|
|
© 2000 John Petroff |
As already stated numerous times, the marketing strategy of a firm depends on the phase of the product life cycle; this dictates what resources are needed, and, in turn, the type of financing a firm should use (which will be discussed fully in Chapter 14). There is also a pattern of debt usage which parallels the product life cycle, and which is called the corporate life cycle.
a)- Introduction phase:
The firm should only use equity financing because it needs all the flexibility available to change resources, adapt to market conditions and meet customer needs. The risk born by all providers of capital would be too great for any lender to accept. The firm incurs large losses throughout the period and no lender would accept that. Only trade financing may be used as soon as receivables build up.
Most financing should be with equity because of the need to accumulate resources that are to stay permanently in the company. As soon as the company starts to break-even, short term financing should be used. The profits are not sufficient to pay interest on long term debt and the company is still too risky.
The company becomes very profitable. Short term and long term debt are now accessible on good terms. Lenders are attracted by a high growth and profitability track record. Still, equity represents a good portion of capital. Acquisition of smaller firms in the industry uses up free cash and retained earnings.

Entries -

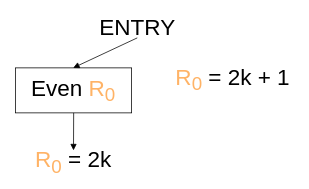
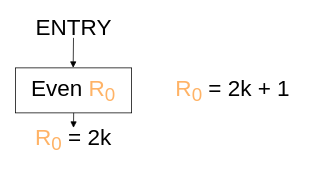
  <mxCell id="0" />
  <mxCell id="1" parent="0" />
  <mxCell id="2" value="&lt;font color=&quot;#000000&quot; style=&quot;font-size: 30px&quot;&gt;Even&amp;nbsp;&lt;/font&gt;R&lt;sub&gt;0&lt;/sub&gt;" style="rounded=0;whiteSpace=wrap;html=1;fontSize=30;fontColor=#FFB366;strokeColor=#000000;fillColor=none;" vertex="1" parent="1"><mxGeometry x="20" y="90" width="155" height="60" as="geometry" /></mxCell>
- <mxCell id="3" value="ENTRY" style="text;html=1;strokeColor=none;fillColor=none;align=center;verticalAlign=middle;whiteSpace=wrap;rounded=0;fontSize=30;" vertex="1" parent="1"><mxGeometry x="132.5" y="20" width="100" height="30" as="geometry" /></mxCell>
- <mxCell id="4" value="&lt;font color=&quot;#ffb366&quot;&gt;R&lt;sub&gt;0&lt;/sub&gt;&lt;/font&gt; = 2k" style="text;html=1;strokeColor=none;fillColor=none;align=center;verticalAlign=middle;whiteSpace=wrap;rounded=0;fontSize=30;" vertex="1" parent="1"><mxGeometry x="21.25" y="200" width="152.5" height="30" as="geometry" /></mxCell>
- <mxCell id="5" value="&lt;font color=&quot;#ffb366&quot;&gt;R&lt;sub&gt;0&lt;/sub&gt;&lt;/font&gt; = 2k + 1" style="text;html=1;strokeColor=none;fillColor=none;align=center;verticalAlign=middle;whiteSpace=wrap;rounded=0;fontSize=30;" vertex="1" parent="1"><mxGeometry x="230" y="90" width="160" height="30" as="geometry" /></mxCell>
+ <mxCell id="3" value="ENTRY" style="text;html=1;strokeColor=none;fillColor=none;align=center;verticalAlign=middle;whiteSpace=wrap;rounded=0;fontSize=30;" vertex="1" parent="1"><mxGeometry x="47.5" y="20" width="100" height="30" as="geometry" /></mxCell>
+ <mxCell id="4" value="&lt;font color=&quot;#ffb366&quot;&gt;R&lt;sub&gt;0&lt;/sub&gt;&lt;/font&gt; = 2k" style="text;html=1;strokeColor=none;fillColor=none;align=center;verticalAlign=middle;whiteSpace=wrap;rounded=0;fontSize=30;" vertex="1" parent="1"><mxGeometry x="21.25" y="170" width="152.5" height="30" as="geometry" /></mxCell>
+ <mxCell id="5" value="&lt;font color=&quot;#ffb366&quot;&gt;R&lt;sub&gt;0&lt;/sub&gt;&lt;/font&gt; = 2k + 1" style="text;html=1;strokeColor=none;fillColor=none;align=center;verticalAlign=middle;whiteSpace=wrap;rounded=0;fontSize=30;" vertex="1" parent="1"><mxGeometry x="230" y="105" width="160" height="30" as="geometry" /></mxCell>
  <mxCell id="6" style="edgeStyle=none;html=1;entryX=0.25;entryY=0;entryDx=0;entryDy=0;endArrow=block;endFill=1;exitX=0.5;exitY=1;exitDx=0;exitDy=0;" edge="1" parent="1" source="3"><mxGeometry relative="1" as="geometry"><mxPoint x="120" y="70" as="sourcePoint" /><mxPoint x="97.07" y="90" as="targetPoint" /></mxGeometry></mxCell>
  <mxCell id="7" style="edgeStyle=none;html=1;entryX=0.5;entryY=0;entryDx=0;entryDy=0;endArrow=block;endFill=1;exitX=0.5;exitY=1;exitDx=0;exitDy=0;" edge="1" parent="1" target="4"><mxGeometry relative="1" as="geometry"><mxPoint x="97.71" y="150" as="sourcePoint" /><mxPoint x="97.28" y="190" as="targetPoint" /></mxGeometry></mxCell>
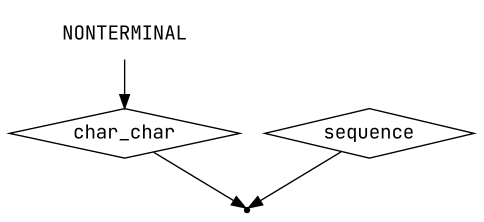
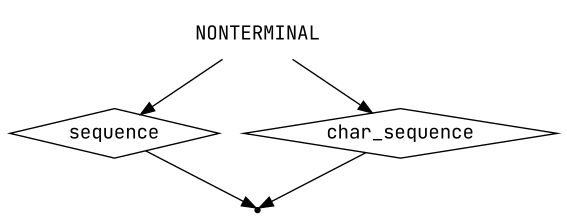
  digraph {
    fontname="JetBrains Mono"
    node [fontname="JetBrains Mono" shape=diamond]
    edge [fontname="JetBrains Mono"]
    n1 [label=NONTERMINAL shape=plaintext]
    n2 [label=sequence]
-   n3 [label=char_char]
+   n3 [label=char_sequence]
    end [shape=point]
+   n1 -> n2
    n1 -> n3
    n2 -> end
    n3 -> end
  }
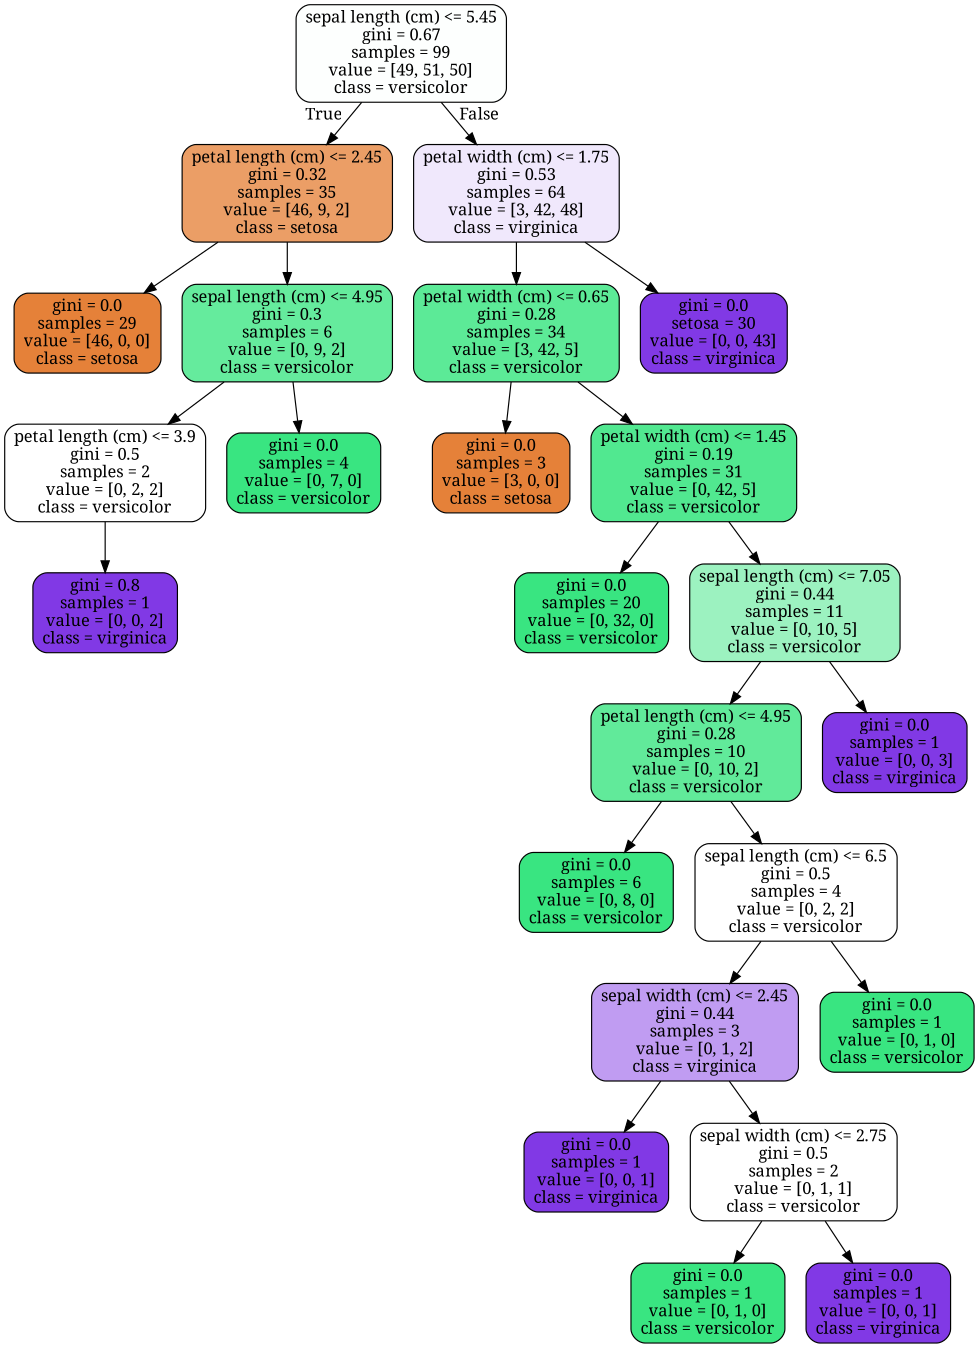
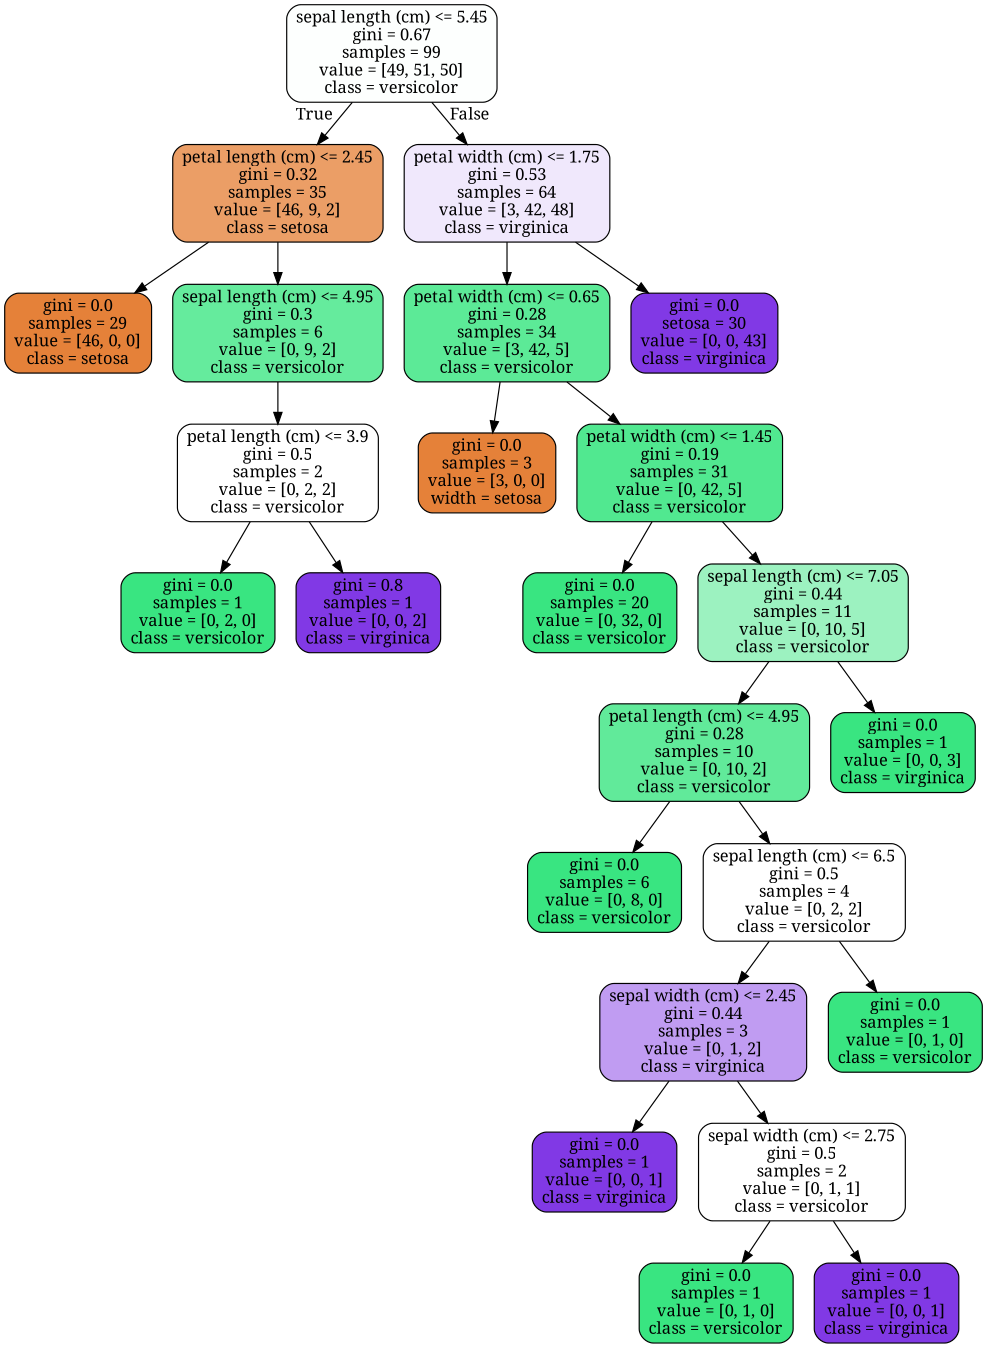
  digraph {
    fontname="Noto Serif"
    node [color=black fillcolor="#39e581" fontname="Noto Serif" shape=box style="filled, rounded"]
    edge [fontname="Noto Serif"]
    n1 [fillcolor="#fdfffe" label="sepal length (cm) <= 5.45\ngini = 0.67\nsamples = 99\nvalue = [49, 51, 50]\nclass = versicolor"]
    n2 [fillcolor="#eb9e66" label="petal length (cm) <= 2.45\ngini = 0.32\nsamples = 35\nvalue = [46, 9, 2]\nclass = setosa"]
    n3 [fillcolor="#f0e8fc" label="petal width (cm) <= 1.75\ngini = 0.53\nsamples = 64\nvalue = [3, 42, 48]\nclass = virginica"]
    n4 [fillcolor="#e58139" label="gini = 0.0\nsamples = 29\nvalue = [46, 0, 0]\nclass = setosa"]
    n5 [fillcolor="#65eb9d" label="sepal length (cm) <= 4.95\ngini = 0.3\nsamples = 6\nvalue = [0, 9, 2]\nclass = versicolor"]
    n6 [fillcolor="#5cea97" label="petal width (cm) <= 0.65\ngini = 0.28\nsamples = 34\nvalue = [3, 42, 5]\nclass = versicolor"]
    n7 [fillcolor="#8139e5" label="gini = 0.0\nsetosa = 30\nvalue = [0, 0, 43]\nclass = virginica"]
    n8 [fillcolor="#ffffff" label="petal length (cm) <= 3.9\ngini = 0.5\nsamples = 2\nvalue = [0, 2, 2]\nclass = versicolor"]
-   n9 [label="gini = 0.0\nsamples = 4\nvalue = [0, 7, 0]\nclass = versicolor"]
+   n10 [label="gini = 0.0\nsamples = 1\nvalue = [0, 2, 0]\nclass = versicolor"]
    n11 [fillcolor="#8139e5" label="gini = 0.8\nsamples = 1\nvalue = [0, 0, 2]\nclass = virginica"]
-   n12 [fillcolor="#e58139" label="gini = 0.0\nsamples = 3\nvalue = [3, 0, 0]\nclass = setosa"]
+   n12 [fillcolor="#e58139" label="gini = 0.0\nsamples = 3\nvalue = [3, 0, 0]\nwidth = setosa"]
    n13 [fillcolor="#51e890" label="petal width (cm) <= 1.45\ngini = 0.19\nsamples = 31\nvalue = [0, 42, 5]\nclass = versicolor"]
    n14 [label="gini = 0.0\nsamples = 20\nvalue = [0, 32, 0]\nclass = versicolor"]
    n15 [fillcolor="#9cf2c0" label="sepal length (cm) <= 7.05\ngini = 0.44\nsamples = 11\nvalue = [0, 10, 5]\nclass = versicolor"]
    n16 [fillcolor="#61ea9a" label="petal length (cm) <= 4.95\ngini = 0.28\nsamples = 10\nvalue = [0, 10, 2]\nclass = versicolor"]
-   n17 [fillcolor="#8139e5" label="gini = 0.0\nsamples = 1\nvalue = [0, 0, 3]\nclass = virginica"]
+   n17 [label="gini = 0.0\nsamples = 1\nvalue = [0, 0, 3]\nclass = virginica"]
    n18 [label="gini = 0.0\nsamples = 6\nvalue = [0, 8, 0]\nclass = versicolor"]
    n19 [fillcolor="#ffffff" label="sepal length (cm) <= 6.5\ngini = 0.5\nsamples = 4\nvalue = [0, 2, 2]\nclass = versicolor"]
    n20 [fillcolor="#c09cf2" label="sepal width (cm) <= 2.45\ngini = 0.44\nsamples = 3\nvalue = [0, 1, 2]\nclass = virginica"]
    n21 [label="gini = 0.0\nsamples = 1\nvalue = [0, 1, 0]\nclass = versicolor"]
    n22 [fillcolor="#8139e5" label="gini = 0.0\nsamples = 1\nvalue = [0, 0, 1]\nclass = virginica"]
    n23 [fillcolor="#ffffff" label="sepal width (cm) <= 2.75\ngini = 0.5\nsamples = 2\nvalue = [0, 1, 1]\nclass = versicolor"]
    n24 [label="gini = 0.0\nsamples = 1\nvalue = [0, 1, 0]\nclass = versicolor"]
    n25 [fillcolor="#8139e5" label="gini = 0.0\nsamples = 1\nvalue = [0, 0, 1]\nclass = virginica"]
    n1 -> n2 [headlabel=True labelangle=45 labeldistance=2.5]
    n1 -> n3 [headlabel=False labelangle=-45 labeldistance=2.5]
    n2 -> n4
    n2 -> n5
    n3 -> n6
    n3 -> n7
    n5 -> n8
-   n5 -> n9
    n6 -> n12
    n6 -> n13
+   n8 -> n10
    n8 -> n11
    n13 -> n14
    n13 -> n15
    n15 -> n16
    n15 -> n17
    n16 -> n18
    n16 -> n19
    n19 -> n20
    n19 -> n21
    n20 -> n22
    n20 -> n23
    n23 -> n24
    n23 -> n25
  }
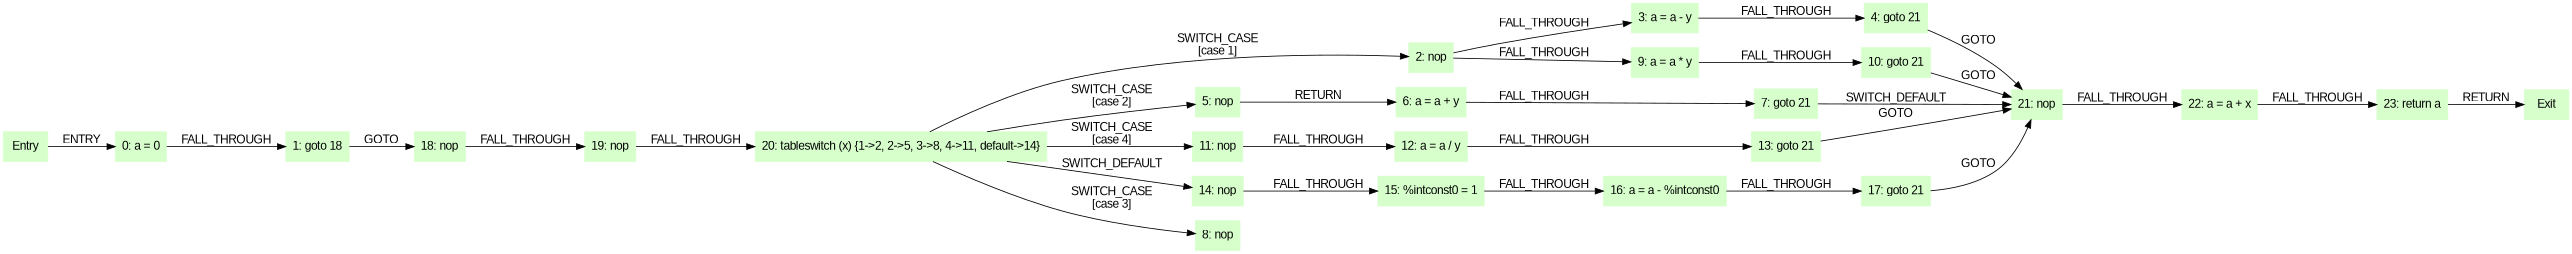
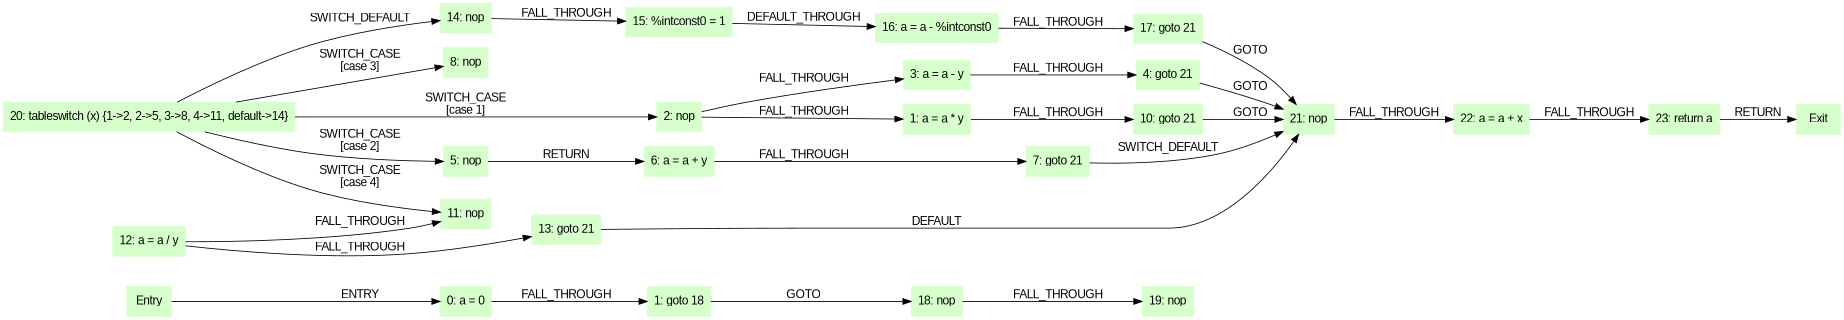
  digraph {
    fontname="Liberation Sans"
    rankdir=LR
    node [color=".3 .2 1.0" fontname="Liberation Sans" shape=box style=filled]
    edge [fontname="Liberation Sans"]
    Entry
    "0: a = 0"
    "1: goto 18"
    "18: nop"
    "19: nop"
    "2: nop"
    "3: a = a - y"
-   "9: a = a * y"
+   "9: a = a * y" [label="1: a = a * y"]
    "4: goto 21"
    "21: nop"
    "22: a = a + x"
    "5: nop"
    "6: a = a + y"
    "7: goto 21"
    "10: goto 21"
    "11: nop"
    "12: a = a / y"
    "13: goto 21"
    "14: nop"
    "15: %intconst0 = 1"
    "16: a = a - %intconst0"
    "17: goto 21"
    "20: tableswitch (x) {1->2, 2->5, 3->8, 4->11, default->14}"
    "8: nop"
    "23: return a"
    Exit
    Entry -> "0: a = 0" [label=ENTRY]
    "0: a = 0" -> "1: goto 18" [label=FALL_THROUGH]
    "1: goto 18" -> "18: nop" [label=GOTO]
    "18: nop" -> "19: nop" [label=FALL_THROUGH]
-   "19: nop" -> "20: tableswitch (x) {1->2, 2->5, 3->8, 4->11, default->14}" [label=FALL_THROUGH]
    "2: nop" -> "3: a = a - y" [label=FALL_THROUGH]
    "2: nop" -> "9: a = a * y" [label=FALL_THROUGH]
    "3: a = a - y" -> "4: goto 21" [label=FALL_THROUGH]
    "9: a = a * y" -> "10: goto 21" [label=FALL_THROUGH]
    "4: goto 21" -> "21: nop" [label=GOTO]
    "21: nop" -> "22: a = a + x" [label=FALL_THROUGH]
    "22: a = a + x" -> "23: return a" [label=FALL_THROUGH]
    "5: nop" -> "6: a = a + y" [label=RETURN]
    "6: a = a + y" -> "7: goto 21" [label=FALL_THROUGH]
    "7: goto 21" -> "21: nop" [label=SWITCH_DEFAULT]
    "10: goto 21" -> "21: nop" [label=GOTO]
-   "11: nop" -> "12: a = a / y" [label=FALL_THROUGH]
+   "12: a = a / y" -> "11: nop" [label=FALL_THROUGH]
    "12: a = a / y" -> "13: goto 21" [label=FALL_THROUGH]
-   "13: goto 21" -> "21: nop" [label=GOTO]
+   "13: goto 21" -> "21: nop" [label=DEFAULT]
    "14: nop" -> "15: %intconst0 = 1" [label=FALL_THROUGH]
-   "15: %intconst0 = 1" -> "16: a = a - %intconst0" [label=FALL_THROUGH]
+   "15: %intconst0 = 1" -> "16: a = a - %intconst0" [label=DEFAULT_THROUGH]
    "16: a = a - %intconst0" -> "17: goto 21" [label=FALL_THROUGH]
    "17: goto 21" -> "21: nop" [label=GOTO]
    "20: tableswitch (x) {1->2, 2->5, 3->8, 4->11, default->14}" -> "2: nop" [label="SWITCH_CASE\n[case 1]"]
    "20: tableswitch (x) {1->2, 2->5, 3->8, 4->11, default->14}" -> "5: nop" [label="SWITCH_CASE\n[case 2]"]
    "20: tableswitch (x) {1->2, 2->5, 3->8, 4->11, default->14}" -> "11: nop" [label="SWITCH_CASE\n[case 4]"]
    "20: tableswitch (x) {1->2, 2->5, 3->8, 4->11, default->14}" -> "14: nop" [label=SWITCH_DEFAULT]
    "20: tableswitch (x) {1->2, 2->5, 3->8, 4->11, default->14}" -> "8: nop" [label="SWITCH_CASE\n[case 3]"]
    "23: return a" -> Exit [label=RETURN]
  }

Prompt -
Resume the passage on how a firm's financing changes across the corporate life cycle, picking up right after its final sentence.

Result for this exercise -
d)- Standardization and obsolescence:
As the product market stabilizes, risk diminishes and profits become more steady. Lenders, both short and long term, see the company as a good credit risk and the repayments are indeed assured as long as the customers keep buying the products. The company needs to expand its sales, and for that, plant and equipment must be expanded. There are savings in automation to boot. Plant and equipment needs can be financed with long term debt. The company now follows a very conservative dividend policy that attracts shareholders who prefer income or defensive type of stocks. Equity as a proportion of total assets is reduced because most of the assets growth is financed by debt.
e)- Corporate restructuring and new products:
A firm will not continue existing with a product that becomes obsolete. The firm would be forced to close down, if it did. All firms must keep seeking new ways to serve their customers. As they do, they enter a new corporate life cycle and this mandates financial restructuring: to move through a new series of phases. New equity capital will be needed to pay some of the debt accumulated in the last phase of the previous cycle.
One can naturally imagine companies that go simultaneously through different phases of corporate cycles while handling products at different stages of maturity. Their needs for borrowing are more of a mix; there isn't one optimum capital structure for all firms. One way to determine if a given company is close to its own optimum is once again by looking at its costs of different sources of funds.
-- examples--
See review questions Q-11E2.1 through Q-11E2.5.
See research assignment R-11E2.1.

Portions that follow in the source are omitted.